Before i made my way to the 2008 AM Awards in Birmingham I drove to Longbridge in an attempt to see if there was anything going on there.
I had imagined i would get there and I’d catch a worker for a quick quote: "There's only so many cups of tea we can drink!"
I was planning to meet Tim Rose, deputy editor of AM, there but my morning meeting at the ABP Club ran over.
Tim headed to Longbridge on his own and managed to get an interview with Steven Cox, Nanjing MG UK's sales and marketing manager, to find out what the workers where building in there. Turns out not much.
I got a text from Tim to say he'd bagged an interview for the mag (keep your eyes peeled for that story in a future issue), but i drove there anyway in an attempt to take some pictures to go with the story.
Despite covering the story when MG Rover bit the dust in 2005 i'd never been to Longbridge or really seen what the factory was like.
As i drove past the job centre close by to the factory (which ironically had queues of people waiting outside) I was amazed at just how derelict the building was. Pretty much every single window had been smashed with rocks by "yoofs" and it looked really grubby. Maybe the greyness of the day helped extenuate how bleak it looked.
I found gate Q and there was the Chinese flag flying next to the British and MG flags.
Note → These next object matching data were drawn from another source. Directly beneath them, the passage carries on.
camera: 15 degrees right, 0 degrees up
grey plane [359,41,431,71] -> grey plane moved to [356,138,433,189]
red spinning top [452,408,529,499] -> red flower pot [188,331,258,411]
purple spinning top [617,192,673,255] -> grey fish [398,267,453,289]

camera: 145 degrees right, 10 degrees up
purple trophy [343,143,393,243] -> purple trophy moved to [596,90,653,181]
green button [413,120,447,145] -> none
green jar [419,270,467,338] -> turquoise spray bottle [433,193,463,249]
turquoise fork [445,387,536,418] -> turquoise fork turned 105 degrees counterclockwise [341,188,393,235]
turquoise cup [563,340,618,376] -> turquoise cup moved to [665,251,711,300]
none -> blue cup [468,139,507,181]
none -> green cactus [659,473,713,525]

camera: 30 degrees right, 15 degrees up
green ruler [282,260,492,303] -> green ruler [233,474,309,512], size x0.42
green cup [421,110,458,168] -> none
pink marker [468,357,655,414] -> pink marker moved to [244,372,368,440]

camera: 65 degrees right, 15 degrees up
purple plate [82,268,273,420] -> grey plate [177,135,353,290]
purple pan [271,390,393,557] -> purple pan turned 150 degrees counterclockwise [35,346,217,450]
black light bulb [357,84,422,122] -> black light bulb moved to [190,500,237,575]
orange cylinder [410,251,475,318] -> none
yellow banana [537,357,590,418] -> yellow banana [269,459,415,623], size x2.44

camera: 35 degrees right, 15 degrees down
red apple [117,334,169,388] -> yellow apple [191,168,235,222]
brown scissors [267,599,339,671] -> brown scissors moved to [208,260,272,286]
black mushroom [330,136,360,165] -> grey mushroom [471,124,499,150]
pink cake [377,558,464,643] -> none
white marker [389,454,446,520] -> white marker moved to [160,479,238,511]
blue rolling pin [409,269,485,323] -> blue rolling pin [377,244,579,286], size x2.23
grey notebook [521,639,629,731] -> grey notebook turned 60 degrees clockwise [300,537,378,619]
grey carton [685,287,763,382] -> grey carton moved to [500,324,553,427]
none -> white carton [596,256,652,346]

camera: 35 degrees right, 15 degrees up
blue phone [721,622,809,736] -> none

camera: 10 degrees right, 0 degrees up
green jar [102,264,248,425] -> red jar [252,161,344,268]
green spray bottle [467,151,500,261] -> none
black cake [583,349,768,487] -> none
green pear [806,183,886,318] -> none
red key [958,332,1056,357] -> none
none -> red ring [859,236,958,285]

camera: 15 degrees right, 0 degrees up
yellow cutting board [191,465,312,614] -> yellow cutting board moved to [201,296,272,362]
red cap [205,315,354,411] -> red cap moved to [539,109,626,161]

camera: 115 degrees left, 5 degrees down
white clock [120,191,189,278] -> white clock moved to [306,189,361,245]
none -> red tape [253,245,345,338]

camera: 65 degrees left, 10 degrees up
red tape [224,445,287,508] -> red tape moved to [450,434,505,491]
I approached the gate after parking my car to try and find some signs of life before taking my snaps, but alas, there was none.
Nanjing has already signed up its dealers for the UK, but at the moment they've got no cars to sell and it doesn't look like they will be anytime soon.
According to Cox, the factory workers are receiving "training" while they wait for cars to erect from the flat pack boxes that arrive from China.
After initially announcing that models would arrive here last year, Nanjing are looking at a delay of setbacks that will see the TF launch in the UK nearer autumn 2008.
This spells out a huge problem for the brand in the UK. While it's essential that when the Nanjing MGs go on sale here without any quality issues at all, the SAIC owned manufacturer is facing what I believe to be an extremely difficult challenge.
It’s based on a 20-year design which was refreshed in 2001. So even at its most up-to-date, it’s a design that is seven years past it. A year in car manufacturer terms is a lifetime. Why would any one in their right mind buy one?
Will the fact that it’s an affordable classic with some British baggage be enough?